From mboxrd@z Thu Jan  1 00:00:00 1970
From: Anthony Liguori <anthony@codemonkey.ws>
Subject: Re: [Qemu-devel] [PATCH][RFC] Linux AIO support when using O_DIRECT
Date: Mon, 23 Mar 2009 13:10:30 -0500
Message-ID: <49C7D096.3000302@codemonkey.ws>
References: <1237823124-6417-1-git-send-email-aliguori@us.ibm.com> <49C7B620.8030203@redhat.com> <49C7C392.3030001@codemonkey.ws> <20090323172928.GB29449@infradead.org>
Mime-Version: 1.0
Content-Type: text/plain; charset=ISO-8859-1; format=flowed
Content-Transfer-Encoding: 7bit
Cc: Avi Kivity <avi@redhat.com>, qemu-devel@nongnu.org,
	kvm@vger.kernel.org
To: Christoph Hellwig <hch@infradead.org>
Return-path: <kvm-owner@vger.kernel.org>
Received: from mail-qy0-f118.google.com ([209.85.221.118]:45959 "EHLO
	mail-qy0-f118.google.com" rhost-flags-OK-OK-OK-OK) by vger.kernel.org
	with ESMTP id S1760609AbZCWSKh (ORCPT <rfc822;kvm@vger.kernel.org>);
	Mon, 23 Mar 2009 14:10:37 -0400
Received: by qyk16 with SMTP id 16so2729051qyk.33
        for <kvm@vger.kernel.org>; Mon, 23 Mar 2009 11:10:34 -0700 (PDT)
In-Reply-To: <20090323172928.GB29449@infradead.org>
Sender: kvm-owner@vger.kernel.org
List-ID: <kvm.vger.kernel.org>

Christoph Hellwig wrote:
> On Mon, Mar 23, 2009 at 12:14:58PM -0500, Anthony Liguori wrote:
>   
>> I'd like to see the O_DIRECT bounce buffering removed in favor of the  
>> DMA API bouncing.  Once that happens, raw_read and raw_pread can  
>> disappear.  block-raw-posix becomes much simpler.
>>     
>
> See my vectored I/O patches for doing the bounce buffering at the
> optimal place for the aio path. Note that from my reading of the
> qcow/qcow2 code they might send down unaligned requests, which is
> something the dma api would not help with.
>   

I was going to look today at applying those.

> For the buffered I/O path we will always have to do some sort of buffering
> due to all the partition header reading / etc.  And given how that part
> isn't performance critical my preference would be to keep doing it in
> bdrv_pread/write and guarantee the lowlevel drivers proper alignment.
>   

I really dislike having so many APIs.  I'd rather have an aio API that 
took byte accesses or have pread/pwrite always be emulated with a full 
sector read/write

>> We would drop the signaling stuff and have the thread pool use an fd to  
>> signal.  The big problem with that right now is that it'll cause a  
>> performance regression for certain platforms until we have the IO thread  
>> in place.
>>     
>
> Talking about signaling, does anyone remember why the Linux signalfd/
> eventfd support is only in kvm but not in upstream qemu?
>   

Because upstream QEMU doesn't yet have an IO thread.

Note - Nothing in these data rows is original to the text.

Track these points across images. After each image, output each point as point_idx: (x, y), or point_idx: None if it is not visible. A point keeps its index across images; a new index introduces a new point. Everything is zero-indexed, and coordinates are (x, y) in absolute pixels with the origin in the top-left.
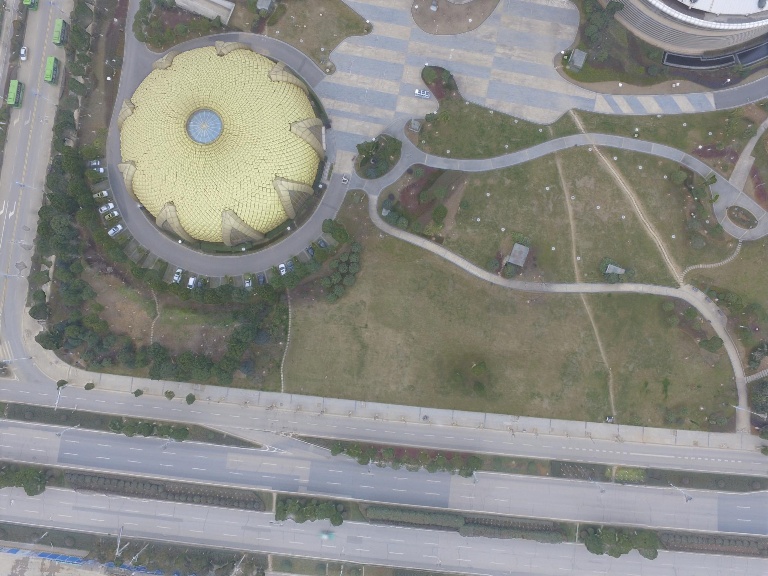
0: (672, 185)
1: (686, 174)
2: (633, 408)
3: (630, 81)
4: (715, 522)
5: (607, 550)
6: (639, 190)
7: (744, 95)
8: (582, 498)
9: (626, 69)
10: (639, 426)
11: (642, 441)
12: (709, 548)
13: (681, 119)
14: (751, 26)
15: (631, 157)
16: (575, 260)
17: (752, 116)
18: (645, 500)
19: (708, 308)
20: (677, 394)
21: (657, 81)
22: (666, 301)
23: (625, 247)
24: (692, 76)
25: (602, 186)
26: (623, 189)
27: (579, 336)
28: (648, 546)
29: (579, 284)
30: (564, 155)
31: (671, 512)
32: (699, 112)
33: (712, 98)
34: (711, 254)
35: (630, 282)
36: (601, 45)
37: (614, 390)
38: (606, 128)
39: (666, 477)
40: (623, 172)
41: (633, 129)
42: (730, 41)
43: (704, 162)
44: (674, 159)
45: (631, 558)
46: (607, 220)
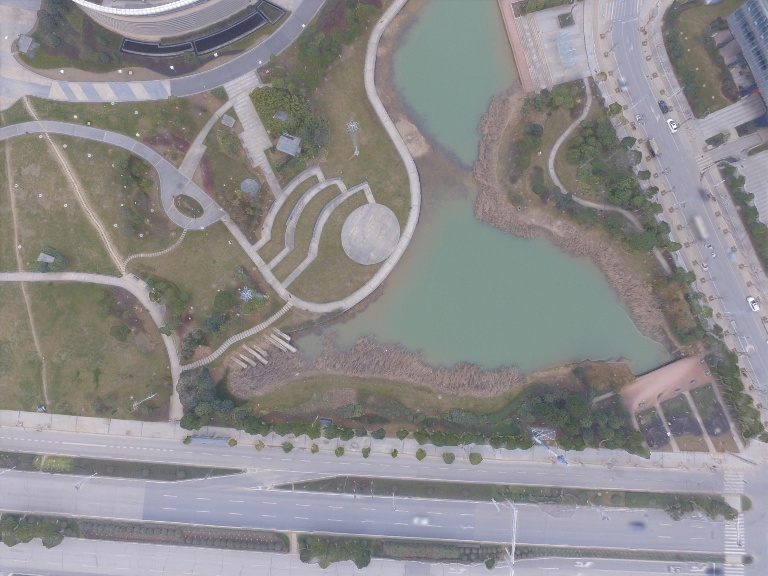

TCG chains together TBs and if you have a tight loop in a VCPU, then the 
only way to break out of the loop is to receive a signal.  The signal 
handler will call cpu_interrupt() which will unchain TBs allowing TCG 
execution to break once you return from the signal handler.

An IO thread solves this in a different way by letting select() always 
run in parallel to TCG VCPU execution.  When select() returns you can 
send a signal to the TCG VCPU thread to break it out of chained TBs.

Not all IO in qemu generates a signal so this a potential problem but in 
practice, if we don't generate a signal for disk IO completion, a number 
of real world guests breaks (mostly non-x86 boards).

Regards,

Anthony Liguori